* _TASK REQUIREMENTS_
Will you extract every line of the dried plant collection data below and reproduce each one verbatim, in the same order?
— Start of DATA SUPPLIED —
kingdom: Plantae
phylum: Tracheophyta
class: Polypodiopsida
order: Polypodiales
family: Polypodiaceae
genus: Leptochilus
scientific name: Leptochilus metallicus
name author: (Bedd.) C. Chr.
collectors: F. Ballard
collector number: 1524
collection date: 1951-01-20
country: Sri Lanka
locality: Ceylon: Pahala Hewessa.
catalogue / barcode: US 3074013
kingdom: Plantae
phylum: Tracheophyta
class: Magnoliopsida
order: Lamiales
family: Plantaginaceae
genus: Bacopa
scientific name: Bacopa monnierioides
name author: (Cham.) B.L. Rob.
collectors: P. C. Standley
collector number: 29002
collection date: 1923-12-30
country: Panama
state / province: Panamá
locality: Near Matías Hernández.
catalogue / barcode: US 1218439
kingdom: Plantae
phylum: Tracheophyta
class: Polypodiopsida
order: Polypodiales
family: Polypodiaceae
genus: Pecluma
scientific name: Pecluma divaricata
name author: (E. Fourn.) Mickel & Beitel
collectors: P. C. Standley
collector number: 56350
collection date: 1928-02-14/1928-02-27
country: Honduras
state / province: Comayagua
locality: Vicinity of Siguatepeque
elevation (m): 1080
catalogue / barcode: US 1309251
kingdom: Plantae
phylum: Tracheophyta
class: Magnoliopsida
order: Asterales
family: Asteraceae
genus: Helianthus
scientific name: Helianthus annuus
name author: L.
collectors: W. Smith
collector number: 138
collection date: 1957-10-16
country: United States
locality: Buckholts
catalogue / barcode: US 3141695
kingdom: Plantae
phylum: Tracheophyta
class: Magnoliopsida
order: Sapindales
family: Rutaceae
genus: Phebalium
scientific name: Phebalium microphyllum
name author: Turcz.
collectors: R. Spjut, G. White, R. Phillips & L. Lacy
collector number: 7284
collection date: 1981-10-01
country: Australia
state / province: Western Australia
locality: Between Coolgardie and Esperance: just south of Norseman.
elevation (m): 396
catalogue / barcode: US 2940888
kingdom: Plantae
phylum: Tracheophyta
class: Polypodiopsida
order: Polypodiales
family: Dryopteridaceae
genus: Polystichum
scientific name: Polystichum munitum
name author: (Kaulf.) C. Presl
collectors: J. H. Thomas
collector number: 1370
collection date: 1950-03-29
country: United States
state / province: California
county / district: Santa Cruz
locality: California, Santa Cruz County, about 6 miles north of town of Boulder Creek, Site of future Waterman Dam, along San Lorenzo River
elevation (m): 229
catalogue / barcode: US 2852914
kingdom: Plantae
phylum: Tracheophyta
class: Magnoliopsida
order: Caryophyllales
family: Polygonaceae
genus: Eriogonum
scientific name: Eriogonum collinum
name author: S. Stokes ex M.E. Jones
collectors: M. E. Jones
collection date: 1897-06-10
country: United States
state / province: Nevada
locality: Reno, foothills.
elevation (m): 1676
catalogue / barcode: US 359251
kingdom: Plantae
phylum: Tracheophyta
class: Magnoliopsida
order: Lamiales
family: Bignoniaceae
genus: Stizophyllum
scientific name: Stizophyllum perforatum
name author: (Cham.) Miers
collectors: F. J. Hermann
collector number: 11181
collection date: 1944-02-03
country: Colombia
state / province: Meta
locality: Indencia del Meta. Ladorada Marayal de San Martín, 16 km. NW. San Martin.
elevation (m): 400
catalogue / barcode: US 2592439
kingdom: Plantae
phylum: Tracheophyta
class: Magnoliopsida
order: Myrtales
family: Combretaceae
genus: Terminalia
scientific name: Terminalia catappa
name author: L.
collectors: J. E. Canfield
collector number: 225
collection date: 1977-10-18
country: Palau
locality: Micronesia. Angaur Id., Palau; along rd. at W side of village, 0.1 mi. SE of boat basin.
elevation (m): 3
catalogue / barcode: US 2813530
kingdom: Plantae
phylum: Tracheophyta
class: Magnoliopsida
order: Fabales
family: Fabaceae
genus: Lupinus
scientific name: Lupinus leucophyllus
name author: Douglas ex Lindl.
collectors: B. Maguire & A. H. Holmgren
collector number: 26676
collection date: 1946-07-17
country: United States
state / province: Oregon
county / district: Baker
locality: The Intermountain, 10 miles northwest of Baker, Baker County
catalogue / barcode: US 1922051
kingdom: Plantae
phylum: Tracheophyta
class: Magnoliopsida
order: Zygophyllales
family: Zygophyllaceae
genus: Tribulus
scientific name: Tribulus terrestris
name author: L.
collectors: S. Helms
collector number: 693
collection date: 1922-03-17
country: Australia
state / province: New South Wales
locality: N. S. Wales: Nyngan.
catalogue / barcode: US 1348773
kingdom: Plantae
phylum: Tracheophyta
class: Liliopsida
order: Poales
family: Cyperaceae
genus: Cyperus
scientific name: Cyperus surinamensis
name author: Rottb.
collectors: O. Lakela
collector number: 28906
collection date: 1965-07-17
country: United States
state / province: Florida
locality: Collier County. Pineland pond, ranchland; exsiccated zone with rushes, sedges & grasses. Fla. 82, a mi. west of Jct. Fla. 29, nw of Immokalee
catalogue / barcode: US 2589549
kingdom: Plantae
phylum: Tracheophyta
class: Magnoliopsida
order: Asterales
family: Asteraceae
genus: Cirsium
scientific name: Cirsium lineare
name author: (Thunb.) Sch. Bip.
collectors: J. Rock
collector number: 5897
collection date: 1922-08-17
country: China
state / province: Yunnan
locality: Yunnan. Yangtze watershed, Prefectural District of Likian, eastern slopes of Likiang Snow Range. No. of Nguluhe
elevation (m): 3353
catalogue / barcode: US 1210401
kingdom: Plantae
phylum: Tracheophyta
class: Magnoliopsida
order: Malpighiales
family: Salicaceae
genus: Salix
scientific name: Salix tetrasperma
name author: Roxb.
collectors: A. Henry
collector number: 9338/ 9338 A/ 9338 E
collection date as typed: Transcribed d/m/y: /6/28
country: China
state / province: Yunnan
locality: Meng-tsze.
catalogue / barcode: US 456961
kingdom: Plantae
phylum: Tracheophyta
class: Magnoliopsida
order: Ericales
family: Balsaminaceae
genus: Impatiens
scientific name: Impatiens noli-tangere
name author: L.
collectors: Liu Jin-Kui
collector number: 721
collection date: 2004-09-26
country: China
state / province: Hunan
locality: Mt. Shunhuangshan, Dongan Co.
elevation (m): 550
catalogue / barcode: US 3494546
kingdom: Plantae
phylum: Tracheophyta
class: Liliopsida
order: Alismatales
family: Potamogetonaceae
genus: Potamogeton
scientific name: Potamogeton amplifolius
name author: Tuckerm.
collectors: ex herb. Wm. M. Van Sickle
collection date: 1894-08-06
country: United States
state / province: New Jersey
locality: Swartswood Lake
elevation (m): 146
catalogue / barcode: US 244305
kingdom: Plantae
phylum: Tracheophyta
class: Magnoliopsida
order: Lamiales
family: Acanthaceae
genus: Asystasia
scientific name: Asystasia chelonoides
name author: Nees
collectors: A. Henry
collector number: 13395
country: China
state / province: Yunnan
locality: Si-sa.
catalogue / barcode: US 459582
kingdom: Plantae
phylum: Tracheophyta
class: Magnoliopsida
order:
— End of DATA SUPPLIED —
* _RESULT FOR THIS EXERCISE_
kingdom: Plantae
phylum: Tracheophyta
class: Polypodiopsida
order: Polypodiales
family: Polypodiaceae
genus: Leptochilus
scientific name: Leptochilus metallicus
name author: (Bedd.) C. Chr.
collectors: F. Ballard
collector number: 1524
collection date: 1951-01-20
country: Sri Lanka
locality: Ceylon: Pahala Hewessa.
catalogue / barcode: US 3074013
kingdom: Plantae
phylum: Tracheophyta
class: Magnoliopsida
order: Lamiales
family: Plantaginaceae
genus: Bacopa
scientific name: Bacopa monnierioides
name author: (Cham.) B.L. Rob.
collectors: P. C. Standley
collector number: 29002
collection date: 1923-12-30
country: Panama
state / province: Panamá
locality: Near Matías Hernández.
catalogue / barcode: US 1218439
kingdom: Plantae
phylum: Tracheophyta
class: Polypodiopsida
order: Polypodiales
family: Polypodiaceae
genus: Pecluma
scientific name: Pecluma divaricata
name author: (E. Fourn.) Mickel & Beitel
collectors: P. C. Standley
collector number: 56350
collection date: 1928-02-14/1928-02-27
country: Honduras
state / province: Comayagua
locality: Vicinity of Siguatepeque
elevation (m): 1080
catalogue / barcode: US 1309251
kingdom: Plantae
phylum: Tracheophyta
class: Magnoliopsida
order: Asterales
family: Asteraceae
genus: Helianthus
scientific name: Helianthus annuus
name author: L.
collectors: W. Smith
collector number: 138
collection date: 1957-10-16
country: United States
locality: Buckholts
catalogue / barcode: US 3141695
kingdom: Plantae
phylum: Tracheophyta
class: Magnoliopsida
order: Sapindales
family: Rutaceae
genus: Phebalium
scientific name: Phebalium microphyllum
name author: Turcz.
collectors: R. Spjut, G. White, R. Phillips & L. Lacy
collector number: 7284
collection date: 1981-10-01
country: Australia
state / province: Western Australia
locality: Between Coolgardie and Esperance: just south of Norseman.
elevation (m): 396
catalogue / barcode: US 2940888
kingdom: Plantae
phylum: Tracheophyta
class: Polypodiopsida
order: Polypodiales
family: Dryopteridaceae
genus: Polystichum
scientific name: Polystichum munitum
name author: (Kaulf.) C. Presl
collectors: J. H. Thomas
collector number: 1370
collection date: 1950-03-29
country: United States
state / province: California
county / district: Santa Cruz
locality: California, Santa Cruz County, about 6 miles north of town of Boulder Creek, Site of future Waterman Dam, along San Lorenzo River
elevation (m): 229
catalogue / barcode: US 2852914
kingdom: Plantae
phylum: Tracheophyta
class: Magnoliopsida
order: Caryophyllales
family: Polygonaceae
genus: Eriogonum
scientific name: Eriogonum collinum
name author: S. Stokes ex M.E. Jones
collectors: M. E. Jones
collection date: 1897-06-10
country: United States
state / province: Nevada
locality: Reno, foothills.
elevation (m): 1676
catalogue / barcode: US 359251
kingdom: Plantae
phylum: Tracheophyta
class: Magnoliopsida
order: Lamiales
family: Bignoniaceae
genus: Stizophyllum
scientific name: Stizophyllum perforatum
name author: (Cham.) Miers
collectors: F. J. Hermann
collector number: 11181
collection date: 1944-02-03
country: Colombia
state / province: Meta
locality: Indencia del Meta. Ladorada Marayal de San Martín, 16 km. NW. San Martin.
elevation (m): 400
catalogue / barcode: US 2592439
kingdom: Plantae
phylum: Tracheophyta
class: Magnoliopsida
order: Myrtales
family: Combretaceae
genus: Terminalia
scientific name: Terminalia catappa
name author: L.
collectors: J. E. Canfield
collector number: 225
collection date: 1977-10-18
country: Palau
locality: Micronesia. Angaur Id., Palau; along rd. at W side of village, 0.1 mi. SE of boat basin.
elevation (m): 3
catalogue / barcode: US 2813530
kingdom: Plantae
phylum: Tracheophyta
class: Magnoliopsida
order: Fabales
family: Fabaceae
genus: Lupinus
scientific name: Lupinus leucophyllus
name author: Douglas ex Lindl.
collectors: B. Maguire & A. H. Holmgren
collector number: 26676
collection date: 1946-07-17
country: United States
state / province: Oregon
county / district: Baker
locality: The Intermountain, 10 miles northwest of Baker, Baker County
catalogue / barcode: US 1922051
kingdom: Plantae
phylum: Tracheophyta
class: Magnoliopsida
order: Zygophyllales
family: Zygophyllaceae
genus: Tribulus
scientific name: Tribulus terrestris
name author: L.
collectors: S. Helms
collector number: 693
collection date: 1922-03-17
country: Australia
state / province: New South Wales
locality: N. S. Wales: Nyngan.
catalogue / barcode: US 1348773
kingdom: Plantae
phylum: Tracheophyta
class: Liliopsida
order: Poales
family: Cyperaceae
genus: Cyperus
scientific name: Cyperus surinamensis
name author: Rottb.
collectors: O. Lakela
collector number: 28906
collection date: 1965-07-17
country: United States
state / province: Florida
locality: Collier County. Pineland pond, ranchland; exsiccated zone with rushes, sedges & grasses. Fla. 82, a mi. west of Jct. Fla. 29, nw of Immokalee
catalogue / barcode: US 2589549
kingdom: Plantae
phylum: Tracheophyta
class: Magnoliopsida
order: Asterales
family: Asteraceae
genus: Cirsium
scientific name: Cirsium lineare
name author: (Thunb.) Sch. Bip.
collectors: J. Rock
collector number: 5897
collection date: 1922-08-17
country: China
state / province: Yunnan
locality: Yunnan. Yangtze watershed, Prefectural District of Likian, eastern slopes of Likiang Snow Range. No. of Nguluhe
elevation (m): 3353
catalogue / barcode: US 1210401
kingdom: Plantae
phylum: Tracheophyta
class: Magnoliopsida
order: Malpighiales
family: Salicaceae
genus: Salix
scientific name: Salix tetrasperma
name author: Roxb.
collectors: A. Henry
collector number: 9338/ 9338 A/ 9338 E
collection date as typed: Transcribed d/m/y: /6/28
country: China
state / province: Yunnan
locality: Meng-tsze.
catalogue / barcode: US 456961
kingdom: Plantae
phylum: Tracheophyta
class: Magnoliopsida
order: Ericales
family: Balsaminaceae
genus: Impatiens
scientific name: Impatiens noli-tangere
name author: L.
collectors: Liu Jin-Kui
collector number: 721
collection date: 2004-09-26
country: China
state / province: Hunan
locality: Mt. Shunhuangshan, Dongan Co.
elevation (m): 550
catalogue / barcode: US 3494546
kingdom: Plantae
phylum: Tracheophyta
class: Liliopsida
order: Alismatales
family: Potamogetonaceae
genus: Potamogeton
scientific name: Potamogeton amplifolius
name author: Tuckerm.
collectors: ex herb. Wm. M. Van Sickle
collection date: 1894-08-06
country: United States
state / province: New Jersey
locality: Swartswood Lake
elevation (m): 146
catalogue / barcode: US 244305
kingdom: Plantae
phylum: Tracheophyta
class: Magnoliopsida
order: Lamiales
family: Acanthaceae
genus: Asystasia
scientific name: Asystasia chelonoides
name author: Nees
collectors: A. Henry
collector number: 13395
country: China
state / province: Yunnan
locality: Si-sa.
catalogue / barcode: US 459582
kingdom: Plantae
phylum: Tracheophyta
class: Magnoliopsida
order:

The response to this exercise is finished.